The long and short of it is, I didn’t shut the door on that iron maiden I had constructed in my mind with myself inside. I wouldn’t be here today typing this if I had, I would be very, very dead. I did end up in a mental hospital however. It was so damn hard. I stared at a blank wall for 1.5 days hardly talking to anyone. I thought ‘What can they do? I have perfectly valid reasons for feeling the way I do. I’m not crazy.’ The problem was that on a certain level I knew all along that my constructed world view was a straw man. It was in effect, a twisted set of ‘coping mechanisms’ since I had lost almost all my real coping mechanisms 3 years previous (thats a whole other subject though.) It wasn’t until a social worker who really really understood me pointed this out that I admitted that I really knew what I was doing to myself all along. I learned a lot while I was in there… A lot, including what I needed to know to get on with my life.
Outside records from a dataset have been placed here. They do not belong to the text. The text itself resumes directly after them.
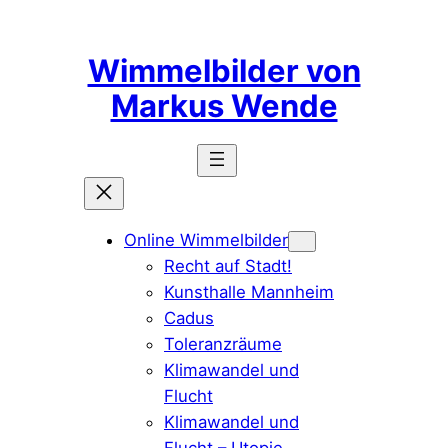
Zum
Inhalt
Wimmelbilder von
springen
Markus Wende
Online Wimmelbilder
Recht auf Stadt!
Kunsthalle Mannheim
Cadus
Toleranzräume
Klimawandel und
Flucht
Klimawandel und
So now I’m on a new set of medications and things are, well normal. I was very very worried that I would feel ‘doped up’ and ‘zombified’, I was having trouble coping with how my thoughts were being affected. After talking to some people I came to realize that what I was feeling was normal and I wasnt used to that. All the noise in my head quieted down, or ‘the flooding’ stopped as they say. It was also found out that I have hypothyroidism, which makes you exhausted all the time and can amplify the conditions of someone suffering from mental illness. This runs in my family, should have gotten it checked out before. Thankfully medication can correct it.
I feel like that not only have the last 3 years, but maybe even the last 6 years of my life have been a hazey dream that I am just waking up from. I can now clearly see behavior patterns and things I did that were were well and truly signs of mental illness. It was hard but I accept that now, and thats the first step to managing it. My life has been given back to me,I really don’t remember feeling like this ever in my life.
So why am I telling this to a bunch of strangers on the internet?
First of all, because I feel like I should explain to certain people why I have treated them the way I did. I think I will always be the type of person that teases someone to get a rise out of them, but many times I have just been plain mean and disturbed the peace in #blenderchat simply for entertainment. I also would also drag the whole channel into these dysfunctional talks about life, the unverse, and everything in order to fufill my twisted agenda of proving that life ‘No Good TM’. During these conversations I could get really nasty. For all of this I apologize. I am not trotting out the whole mental illness story to excuse my behavior, we are all responsible for our actions. I merely offer it as an explanation.
Secondly I want to say ‘Thank You’ to every last person I did drag into those conversations for giving a damn about someone half a world away that you only knew about by what they typed. Some individuals spent hours trying to ‘talk me down’ and even though I didn’t listen to them one bit at the time, I will now always remember that they took the time, and that makes me feel good about my fellow man. Thanks for caring.